Since ${\displaystyle 0.136\leq \Delta t/T\leq 0.238}$, Eq. (1) shows that the migration Rate is a fraction of the traveling wave speed, which is consistent with experimental and clinical observations regarding the slow spread of epileptic activity.[18] This migration mechanism also provides a plausible explanation for spread and sustenance of epileptiform activity without a driving source that, despite a number of experimental studies, has never been observed.[18]

The rate of migration of hypersynchronous activity that was experimentally recorded during seizures in a human subject, using chronically implanted subdural electrodes on the surface of the left temporal lobe,[8] has been estimated as[7]

${\displaystyle Rate\approx 4mm/s}$,

which is consistent with the theoretically predicted range given above in (2).

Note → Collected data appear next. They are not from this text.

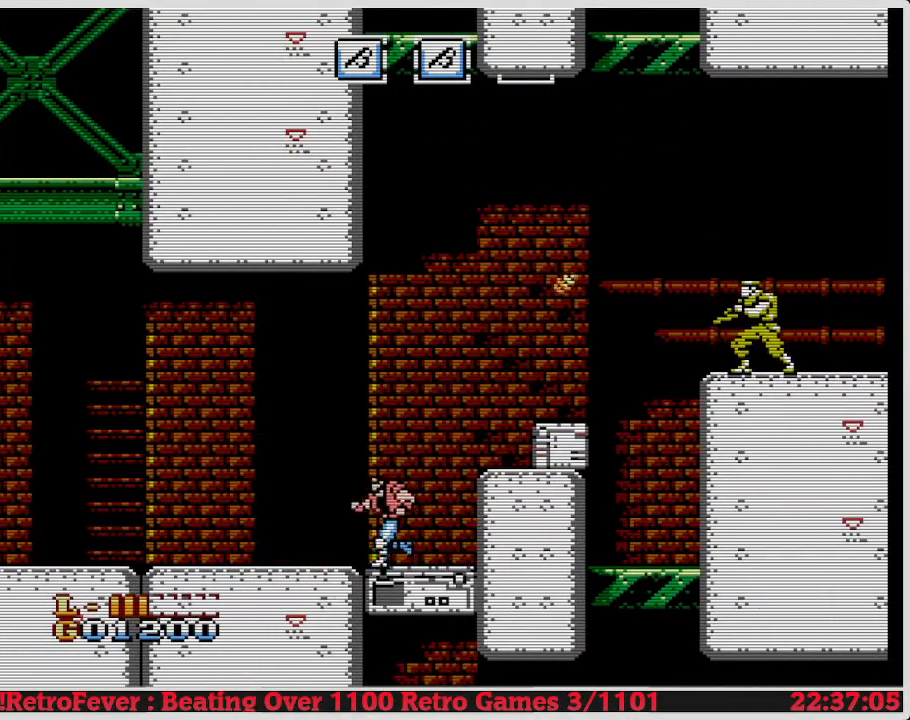
{"buttons": ["DPAD_DOWN"], "events": []}
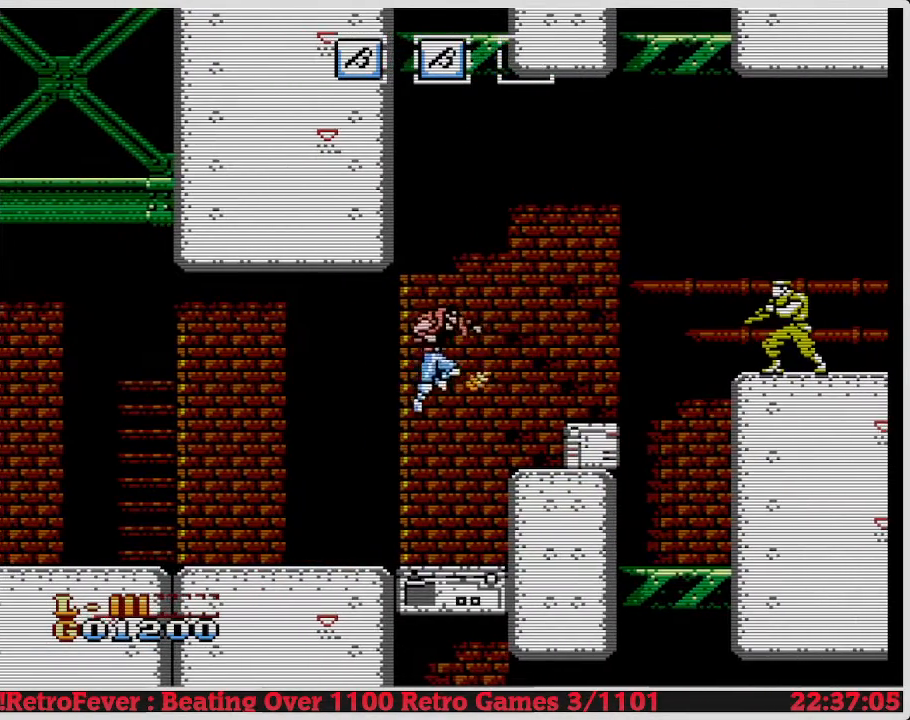
{"buttons": ["DPAD_DOWN"], "events": []}
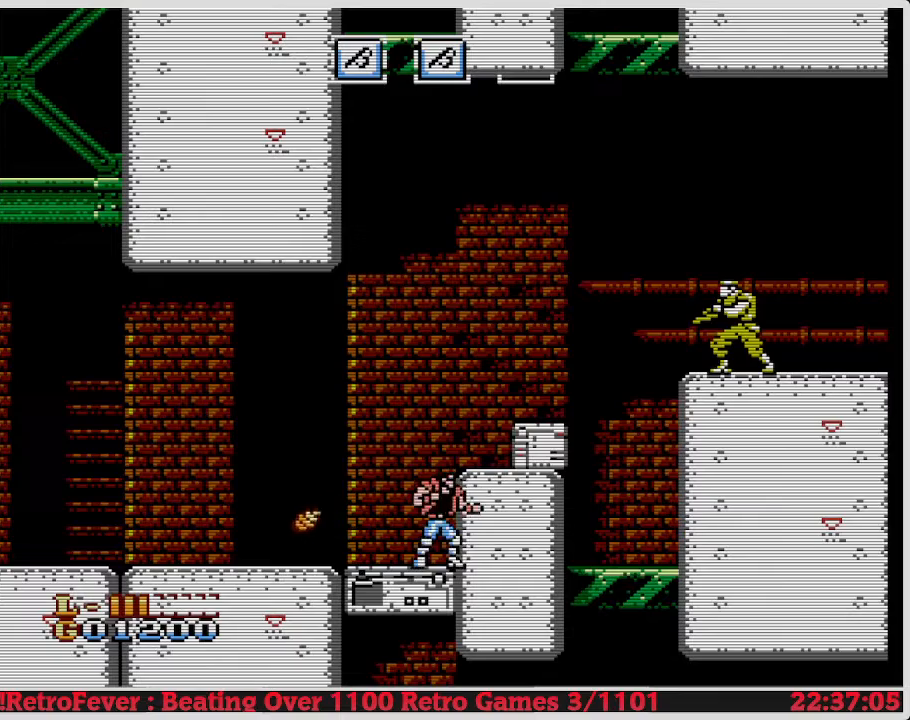
{"buttons": ["DPAD_DOWN"], "events": []}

The ratio ${\displaystyle Rate/c}$ in formula (1) shows that the leading edge of the region of synchronous seizure activity migrates approximately 4–7 times more slowly than normal brain wave activity, which is in agreement with the experimental data described above.[8]

To summarize, mathematical modeling and theoretical analysis of large-scale electrophysiological activity provide tools for predicting the spread and migration of hypersynchronous brain activity, which can be useful for diagnostic evaluation and management of patients with epilepsy. It might be also useful for predicting migration and spread of electrical activity over large regions of the brain that occur during deep sleep (Delta wave), cognitive activity and in other functional settings.